Topic 3: What Goes Around Comes Around (Molly)

It honestly seemed that Jered (Langston Kerman) may have been the one for Molly. He got along with her friends Kelli (Natasha Rothwell) and Tiffany (Amanda Seales), and then he noted he didn’t go to college and feels he didn’t miss out. Now, while Molly remembers where she came from, that doesn’t mean she wants somewhere still there. So with Jered working at a rent a car place, and her getting in the league, she starts playing him like so many men played her.

On top of that, the new girl named Rasheeda (Gail Bean) she decides to try to speak to her about code-switching. Which doesn’t go well for while Molly maybe a bit frightened, or cautious, of being too hood around the office, Rasheeda is as boisterous as she wants to be. Which she tells Molly is not a hindrance from her successes at all. Hence why she was the editor of the law review at one time.

Highlights

Lawrence Steps Up

While I could understand making Lawrence into a bum for commentary, I’m glad that isn’t what he stayed as. Seeing his struggle for a job, dealing with Issa who can be so animated about herself then shut down when the focus is on him, it helped you understand him more. His funk wasn’t just because he was like Earn in Atlanta. No, he was out there trying to get jobs worth his time, education, and experience, it is just he wasn’t landing them.
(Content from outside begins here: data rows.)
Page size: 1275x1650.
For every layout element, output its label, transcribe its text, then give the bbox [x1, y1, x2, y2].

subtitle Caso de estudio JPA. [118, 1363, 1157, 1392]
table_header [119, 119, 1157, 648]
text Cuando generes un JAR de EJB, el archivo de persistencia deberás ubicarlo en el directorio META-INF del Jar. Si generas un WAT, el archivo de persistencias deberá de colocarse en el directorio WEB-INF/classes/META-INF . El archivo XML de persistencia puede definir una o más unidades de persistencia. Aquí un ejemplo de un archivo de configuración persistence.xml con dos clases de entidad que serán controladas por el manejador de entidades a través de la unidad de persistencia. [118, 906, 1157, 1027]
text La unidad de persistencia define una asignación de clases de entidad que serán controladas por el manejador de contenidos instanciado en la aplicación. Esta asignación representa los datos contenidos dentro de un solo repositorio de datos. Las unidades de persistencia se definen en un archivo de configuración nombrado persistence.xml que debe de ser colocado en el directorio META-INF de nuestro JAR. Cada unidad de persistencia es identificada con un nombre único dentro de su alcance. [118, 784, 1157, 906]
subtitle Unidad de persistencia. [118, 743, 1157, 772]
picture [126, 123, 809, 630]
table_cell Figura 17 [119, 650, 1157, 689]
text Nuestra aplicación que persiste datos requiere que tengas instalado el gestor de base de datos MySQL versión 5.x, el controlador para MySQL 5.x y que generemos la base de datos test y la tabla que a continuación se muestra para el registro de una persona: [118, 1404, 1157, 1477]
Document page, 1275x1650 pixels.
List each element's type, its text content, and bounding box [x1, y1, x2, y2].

But what perhaps really matters is that he was listening, or now is, to Issa and trying to correct his actions to show he is in it for the long haul. For whether it was getting groceries and cooking, cleaning up around the house, or getting a job beneath him so he can contribute, you gotta love him trying to meet her halfway. Especially because Tasha (Dominique Perry), be it friend, ex, or whatever, it seems she wouldn’t mind a fixer upper. Especially with how Kelli was talking about LA guys.
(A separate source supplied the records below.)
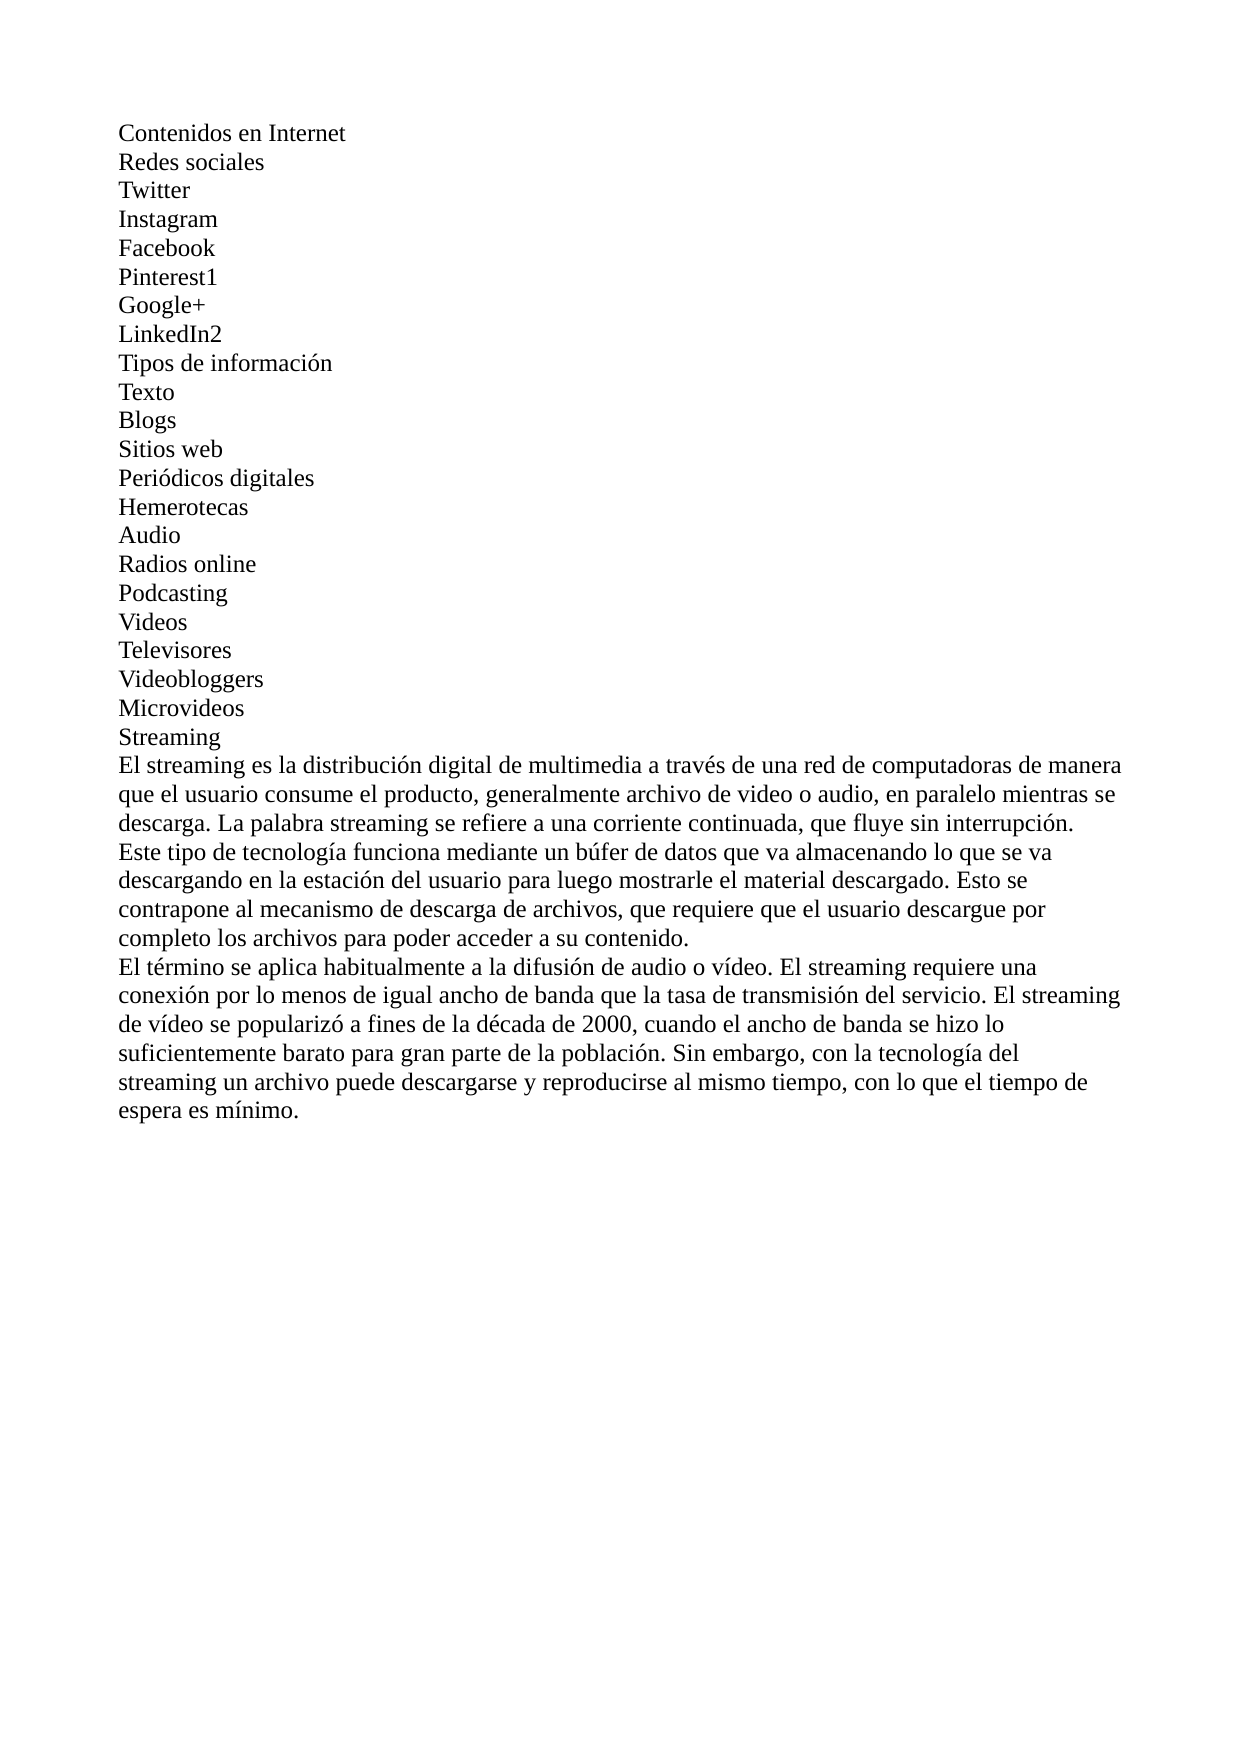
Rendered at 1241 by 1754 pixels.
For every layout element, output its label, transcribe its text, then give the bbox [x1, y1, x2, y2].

text Radios online [118, 549, 1122, 578]
text Podcasting [118, 578, 1122, 607]
text Blogs [118, 406, 1122, 434]
text Twitter [118, 176, 1122, 204]
text Facebook [118, 233, 1122, 262]
text El término se aplica habitualmente a la difusión de audio o vídeo. El streaming requiere una conexión por lo menos de igual ancho de banda que la tasa de transmisión del servicio. El streaming de vídeo se popularizó a fines de la década de 2000, cuando el ancho de banda se hizo lo suficientemente barato para gran parte de la población. Sin embargo, con la tecnología del streaming un archivo puede descargarse y reproducirse al mismo tiempo, con lo que el tiempo de espera es mínimo. [118, 952, 1122, 1124]
text Este tipo de tecnología funciona mediante un búfer de datos que va almacenando lo que se va descargando en la estación del usuario para luego mostrarle el material descargado. Esto se contrapone al mecanismo de descarga de archivos, que requiere que el usuario descargue por completo los archivos para poder acceder a su contenido. [118, 837, 1122, 952]
text Hemerotecas [118, 492, 1122, 521]
text Tipos de información [118, 348, 1122, 377]
text Audio [118, 521, 1122, 549]
text Microvideos [118, 693, 1122, 722]
text Sitios web [118, 434, 1122, 463]
text Google+ [118, 291, 1122, 319]
text Pinterest1 [118, 262, 1122, 291]
text LinkedIn2 [118, 319, 1122, 348]
text Contenidos en Internet [118, 118, 1122, 147]
text Videobloggers [118, 664, 1122, 693]
text Streaming [118, 722, 1122, 751]
text Redes sociales [118, 147, 1122, 176]
text Videos [118, 607, 1122, 636]
text Instagram [118, 204, 1122, 233]
text Televisores [118, 636, 1122, 664]
text Texto [118, 377, 1122, 406]
text Periódicos digitales [118, 463, 1122, 492]
text El streaming es la distribución digital de multimedia a través de una red de computadoras de manera que el usuario consume el producto, generalmente archivo de video o audio, en paralelo mientras se descarga. La palabra streaming se refiere a una corriente continuada, que fluye sin interrupción. [118, 751, 1122, 837]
Tiffany’s House Party Dinner Conversation

One of the things that make this assimilation objective, misleadingly called diversifying, in entertainment nowadays is that it often ignores the character’s culture. You may get a Black face, someone Asian, a Hispanic woman, or something like that, but they are essentially people of color playing roles in which the whole “see no color” thing is applied. Yet that isn’t the case for Insecure. At Tiffany’s house party, there is a conversation about LA guys, Black guys with degrees becoming pretentious and not dating Black women, an opinion why they don’t, and the difference between LA dudes and NY dudes. All of which helps you understand, even without a “I’m black ya’ll” type of vibe, that these people came from somewhere familiar and even if you don’t know the exact location, the conversation is at least familiar and authentic.

Work Relations

One interesting thing I liked was the idea of comradery among Black people, if not people of color. With Molly and Rasheeda it was that familiar, I got you if you need anything or you aren’t alone, I see you. Hence why she was subtle about pulling Rasheeda to the side when she felt like she was acting inappropriate.
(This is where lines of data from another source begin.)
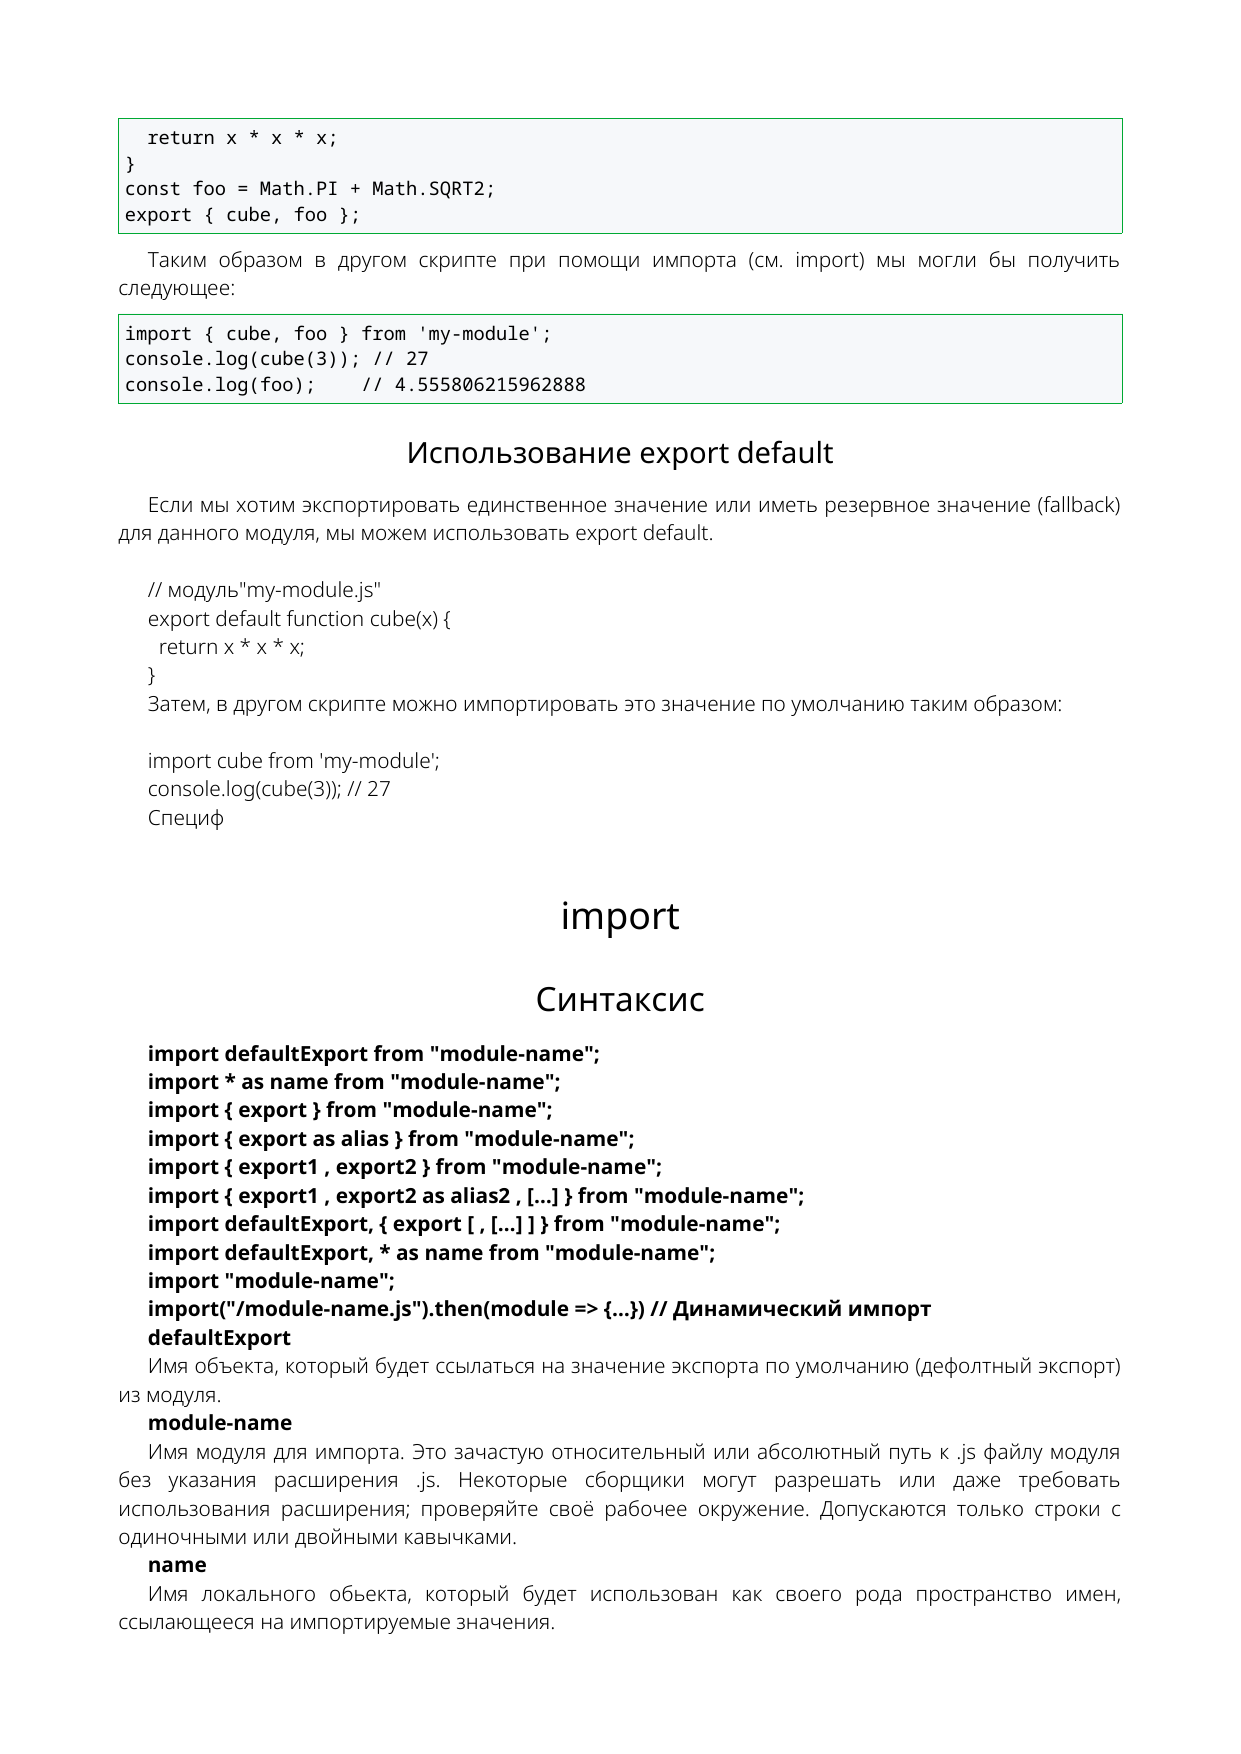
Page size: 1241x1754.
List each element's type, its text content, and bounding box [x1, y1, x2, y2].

text // модуль"my-module.js" [118, 575, 1122, 604]
text Имя объекта, который будет ссылаться на значение экспорта по умолчанию (дефолтный экспорт) из модуля. [118, 1351, 1122, 1408]
text import cube from 'my-module'; [118, 746, 1122, 774]
subtitle Синтаксис [118, 976, 1122, 1021]
text console.log(cube(3)); // 27 [118, 774, 1122, 803]
text console.log(foo); // 4.555806215962888 [119, 364, 1122, 403]
text import { export } from "module-name"; [118, 1096, 1122, 1124]
text } [119, 144, 1122, 169]
text import { export1 , export2 } from "module-name"; [118, 1152, 1122, 1181]
text import defaultExport, { export [ , […] ] } from "module-name"; [118, 1209, 1122, 1238]
text Таким образом в другом скрипте при помощи импорта (см. import) мы могли бы получить следующее: [118, 245, 1122, 302]
text import "module-name"; [118, 1266, 1122, 1294]
text import defaultExport from "module-name"; [118, 1039, 1122, 1067]
text Затем, в другом скрипте можно импортировать это значение по умолчанию таким образом: [118, 689, 1122, 717]
text import * as name from "module-name"; [118, 1067, 1122, 1096]
subtitle import [118, 889, 1122, 940]
text name [118, 1551, 1122, 1579]
text Специф [118, 803, 1122, 831]
text import("/module-name.js").then(module => {…}) // Динамический импорт [118, 1294, 1122, 1323]
text export default function cube(x) { [118, 604, 1122, 632]
text import defaultExport, * as name from "module-name"; [118, 1238, 1122, 1266]
text return x * x * x; [118, 632, 1122, 661]
text console.log(cube(3)); // 27 [119, 339, 1122, 364]
text Имя локального обьекта, который будет использован как своего рода пространство имен, ссылающееся на импортируемые значения. [118, 1579, 1122, 1636]
text const foo = Math.PI + Math.SQRT2; [119, 169, 1122, 195]
text module-name [118, 1408, 1122, 1437]
text export { cube, foo }; [119, 195, 1122, 233]
text defaultExport [118, 1323, 1122, 1351]
text import { export1 , export2 as alias2 , […] } from "module-name"; [118, 1181, 1122, 1209]
text import { export as alias } from "module-name"; [118, 1124, 1122, 1152]
subtitle Использование export default [118, 432, 1122, 472]
text Имя модуля для импорта. Это зачастую относительный или абсолютный путь к .js файлу модуля без указания расширения .js. Некоторые сборщики могут разрешать или даже требовать использования расширения; проверяйте своё рабочее окружение. Допускаются только строки с одиночными или двойными кавычками. [118, 1437, 1122, 1551]
text } [118, 661, 1122, 689]
text Если мы хотим экспортировать единственное значение или иметь резервное значение (fallback) для данного модуля, мы можем использовать export default. [118, 490, 1122, 547]
text import { cube, foo } from 'my-module'; [119, 315, 1122, 339]
text return x * x * x; [119, 119, 1122, 144]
Then with Issa and Sasha, it pretty much is everyone for themselves unless you do well. Then she claims you, then it is a mutual struggle. However, when you aren’t shining, then they’d rather be the exception rather than an us. Which, in itself, sort of showed how complicated race relations are between different people of color. Something not necessarily seen often outside of social media and the occasional movie.

On The Fence

Hoping The Characters Will Return

Perhaps the biggest fear I have right now is all these interesting characters like Kelli, Tiffany, and etc., being introduced and then disappearing. It is nice to show Molly and Issa are part of a diverse group of Black people. Ones with varying opinions, different identities, and looks, and it makes it really seem like we aren’t a monolith.